Send me a link to the original published paper by the blogger David Middleton and we can go from there.
I see. Are you saying the data in the chart is false The blogger post is references the following published papers among others:
Rapid atmospheric CO 2 changes associated with the 8,200-years-B.P. cooling event
It thus may be concluded that leaf-based CO 2 data support a much more dynamic evolution of the Holocene CO 2 regime than previously thought. In effect, there seems to be every indication that the occurrence of Holocene CO 2 fluctuations is more consistent with current observations and models of past global temperature changes than the common notion of a relatively stable CO 2 regime until the onset of the Industrial Revolution.

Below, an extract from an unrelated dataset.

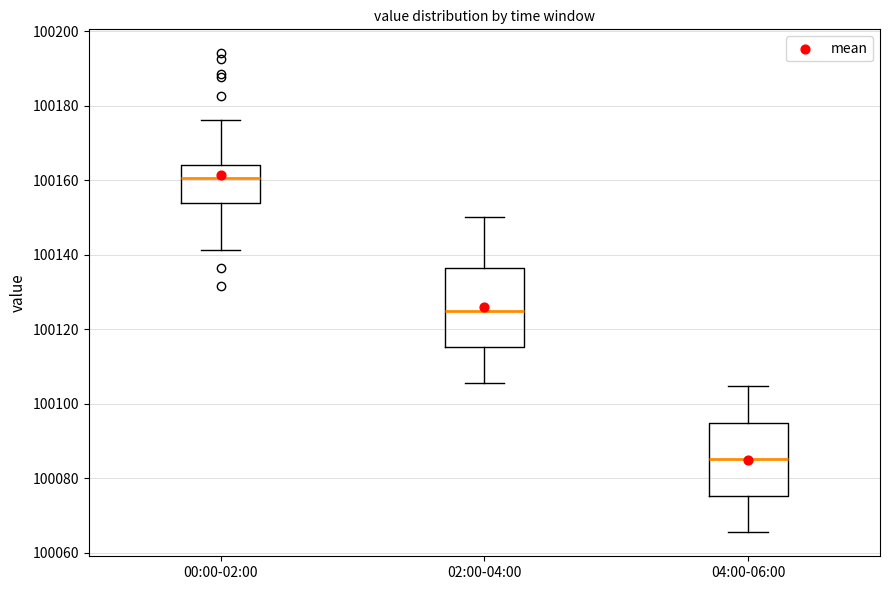

Reading left to right, transcribe this box plot: for each box, give where its median line is, the range the box spans, and where its two whiskers end, as read against the y-axis. The values are not printed on the chart, so give them approximately, as read against the axis.

00:00-02:00: median 100160, box 100154 to 100164, whiskers 100142 to 100176
02:00-04:00: median 100124, box 100116 to 100136, whiskers 100106 to 100150
04:00-06:00: median 100086, box 100076 to 100094, whiskers 100066 to 100104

http://www.pnas.org/content/99/19/12011
Another that shows more rapid and wider fluctiations:
Atmospheric CO 2 fluctuations during the last millennium reconstructed by stomatal frequency analysis of Tsuga heterophylla needles
A stomatal frequency record based on buried Tsuga heterophylla needles reveals significant centennial-scale atmospheric CO 2 fluctuations during the last millennium. The record includes four CO 2 minima of 260–275 ppmv (ca. A.D. 860 and A.D. 1150, and less prominently, ca. A.D. 1600 and 1800). Alternating CO 2 maxima of 300–320 ppmv are present at A.D. 1000, A.D.1300, and ca. A.D. 1700. These CO 2 fluctuations parallel global terrestrial air temperature changes, as well as oceanic surface temperature fluctuations in the North Atlantic. The results obtained in this study corroborate the notion of a continuous coupling of the preindustrial atmospheric CO 2 regime and climate.
http://geology.geoscienceworld.org/cgi/content/full/33/1/33
Care to comment on these? There are others.